Wald test
This function grew out of my frustration with the lack of simple Wald testing options in R. In some cases, the implementations have had bugs, so I wrote my own to implement the formula in Cameron and Trivedi (2005). There are three versions of the Wald test in tstools.
As of this writing (November 2021) these functions have only been lightly tested. There is no guarantee the output is correct, but I have done plenty of tests for the common use cases. Please let me know of any problems you encounter.
testzero
This is the simplest to use but also the most limited. You are testing if a group of coefficients in a linear regression model is equal to zero. Suppose you have \[y_{t} = \beta_{0} + \beta_{1} x_{1t} + \beta_{2} x_{2t} + \beta_{3} x_{3t} + \varepsilon_{t}\]

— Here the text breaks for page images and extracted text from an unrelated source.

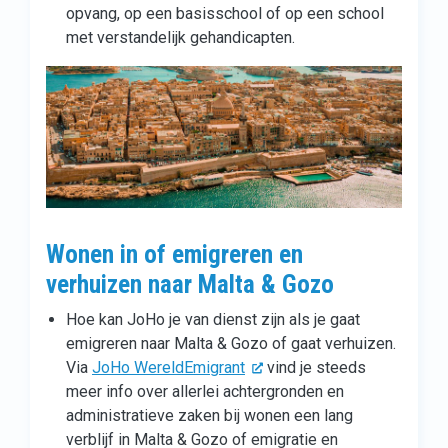
opvang, op een basisschool of op een school
met verstandelijk gehandicapten.
Wonen in of emigreren en
verhuizen naar Malta & Gozo
Hoe kan JoHo je van dienst zijn als je gaat
emigreren naar Malta & Gozo of gaat verhuizen.
Via
JoHo WereldEmigrant
vind je steeds
meer info over allerlei achtergronden en
administratieve zaken bij wonen een lang
verblijf in Malta & Gozo of emigratie en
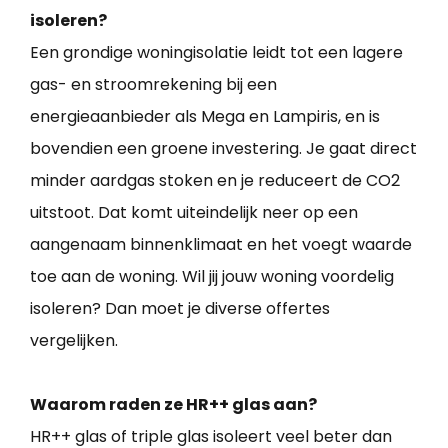
isoleren?
Een grondige woningisolatie leidt tot een lagere
gas- en stroomrekening bij een
energieaanbieder als Mega en Lampiris, en is
bovendien een groene investering. Je gaat direct
minder aardgas stoken en je reduceert de CO2
uitstoot. Dat komt uiteindelijk neer op een
aangenaam binnenklimaat en het voegt waarde
toe aan de woning. Wil jij jouw woning voordelig
isoleren? Dan moet je diverse offertes
vergelijken.
Waarom raden ze HR++ glas aan?
HR++ glas of triple glas isoleert veel beter dan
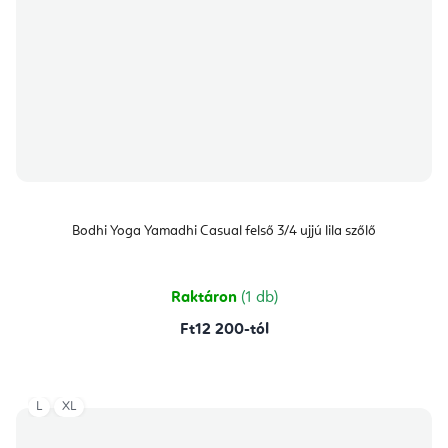
Bodhi Yoga Yamadhi Casual felső 3/4 ujjú lila szőlő
Raktáron
(1 db)
Ft12 200-tól
L
XL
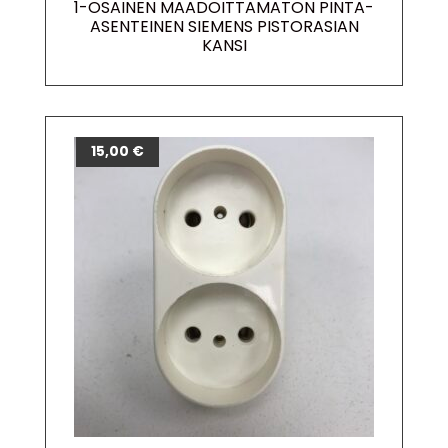
1-OSAINEN MAADOITTAMATON PINTA-
ASENTEINEN SIEMENS PISTORASIAN
KANSI
15,00
€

If the output of that regression is in fit, you can do a test of \(\beta_{2} = \beta_{3} = 0\) using the testzero function:
testzero(fit, c(3,4))The second argument holds the index of the coefficients equal to zero under the null hypothesis. \(\beta_{2}\) is the third coefficient and \(\beta_{3}\) is the fourth, so the second argument is c(3,4).
The above uses the OLS covariance matrix for \(\theta\), so it may not be valid in the presence of heteroskedasticity and serial correlation. To use the default White correction for heteroskedasticity, set white=TRUE:
testzero(fit, c(3,4), white=TRUE)If you want the default Newey-West correction, use
testzero(fit, c(3,4), nw=TRUE)wald
You can always write a set of linear restrictions on the coefficients in the form \[R \theta = q,\] where \(R\) is a matrix, \(q\) is a vector, and \(\theta\) is the vector of coefficients. Once you’ve done that, you can call the wald function like this:
wald(fit, R, q)To correct for heteroskedasticity, use
wald(fit, R, q, white=TRUE)To do a Newey-West correction, use
wald(fit, R, q, nw=TRUE)wald.test
This is the lowest-level of the test. It is the most flexible, in the sense that you can provide the coefficients from any estimated model (not just a linear regression) and any covariance matrix (make any correction you want). You need not even estimate the model with R to use wald.test. If you put your constraint in the form \[R \theta = q\] and have covariance matrix \(V\), you call
wald.test(R, q, theta, V)Which to use?
In terms of convenience, testzero is the easiest, wald the second easiest, and wald.test not convenient at all. Note, however, that the same ordering applies to generality. wald.test can be used for any linear restrictions on any estimated model, while testzero can only be used to test that the coefficients in a linear regression model are zero.